Ive had an Eowyn and Arwen before! My best friend has a cat named Samwise. Anyways, my name bank. I noticed while trying to name Coral that i had a precious stone kinda trend started so I want to stay with precious stones, gems, or other rare items... Girl names-Pearl (champagne color), Opal, Ruby, Emerald (black rat), Amethyst, Topaz (rambunctious rat), Turquoise (blue rat), Aquamarine (blue rat), Zirconia, Agate, Ebony, Ivory, Alexandrite, Jade, Amber... Boy names-Onyx, Diamond, Quartz, Citrine, Obsidian, Marble, Fossil, Garnet


----------



## Finnebon (Jul 15, 2013)

templet0n said:


> Well, I'm hoping when I go to pick out my rats next week there will be a little champagne one; I'll name her Heather. If I got a white with black eyes rat, I'd name it Doopliss (favorite boss from Paper Mario). I think an adorable name for a grey rat is Chickeyboo.


I love hearing everyone's name ideas!! They're all so cute!


Just be careful, because Black Eyed White rats tend to have lots of really unpleasant serious health problems, luckily BEW rats are hard to find. Pink Eyed Whites are pretty "normal" though but I'm not sure if that will fit your name idea. (I love Paper Mario too!  )


----------



## relken0608 (Jul 11, 2013)

I like paisley as a name for a girl, but the next time I get boys I'd like to name them Socrates and Big Ben!

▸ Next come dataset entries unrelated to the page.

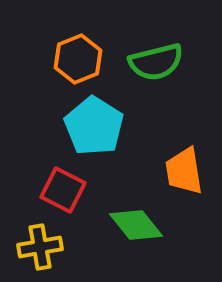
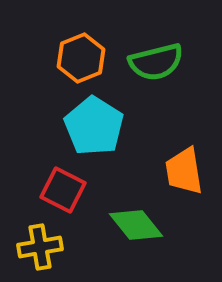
orange hexagon: moved 3 px right, 1 px up
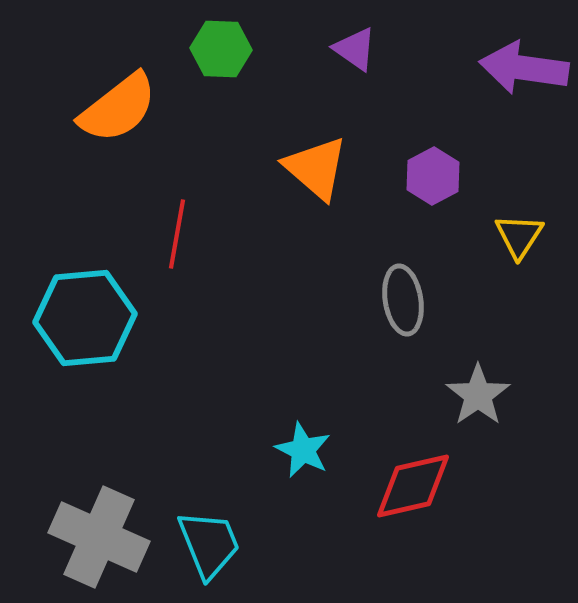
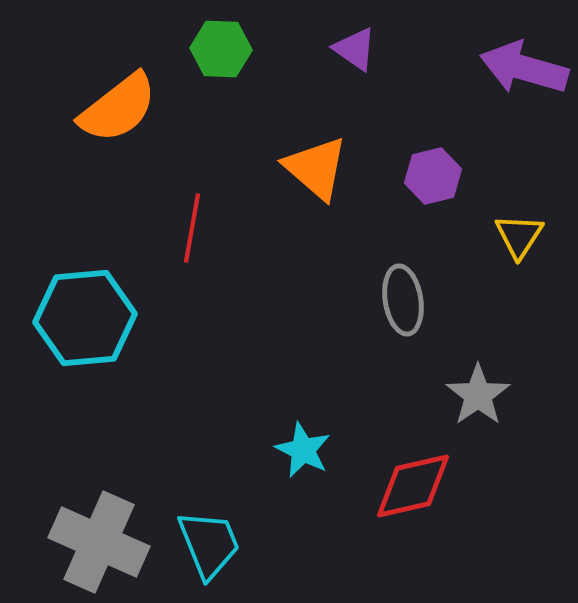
purple arrow: rotated 8 degrees clockwise
purple hexagon: rotated 14 degrees clockwise
red line: moved 15 px right, 6 px up
gray cross: moved 5 px down
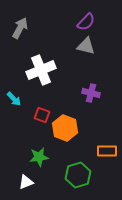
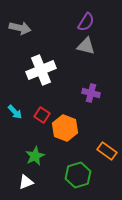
purple semicircle: rotated 12 degrees counterclockwise
gray arrow: rotated 75 degrees clockwise
cyan arrow: moved 1 px right, 13 px down
red square: rotated 14 degrees clockwise
orange rectangle: rotated 36 degrees clockwise
green star: moved 4 px left, 1 px up; rotated 18 degrees counterclockwise
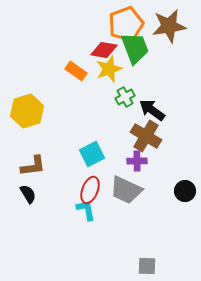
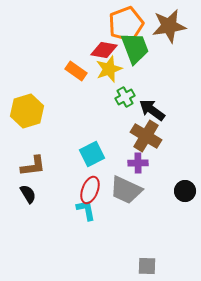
purple cross: moved 1 px right, 2 px down
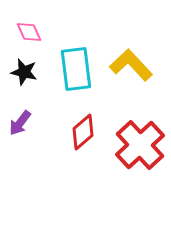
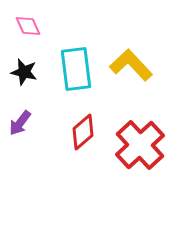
pink diamond: moved 1 px left, 6 px up
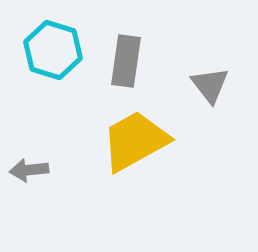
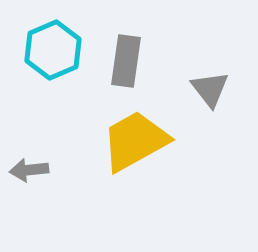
cyan hexagon: rotated 20 degrees clockwise
gray triangle: moved 4 px down
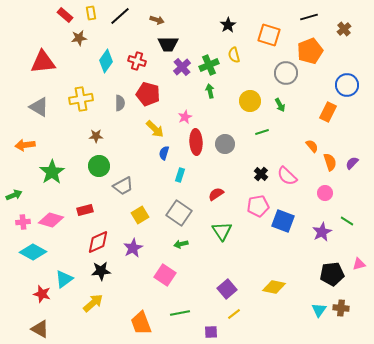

Those names actually would have fit really well for my current tarried, but oh well.



Sent from Petguide.com Free App


----------



## Stubbylove (Sep 5, 2012)

So my rat names have been:
Mr Man
Stubby
Neo
Captain Price
Phantom
Bug
Fox
Sophie
Stephanie
Lucy
Chunk
Cheddar
Shredder
Booger

Lol crazy names but they work 


Sent from Petguide.com App


----------



## ratsoff2ya (Aug 19, 2013)

i'm weird and tend to not like non-human names for companions. it seems vaguely demeaning or something? idk. no offense to the people who name their rats more pet-like names. i'm not judging you, i swear!

i tend to like old timey names. my girls are named clover, fern, marceline, penny, and audrey, plus daisy the foster rat.

when naming my girls i've toyed with the names olive, rosemary, hazel, maisy, and amelia.


----------



## LeStan82 (Dec 31, 2013)

My rats named Ratticus and Tar, also had hamsters named Scamper and Zig Zag.


----------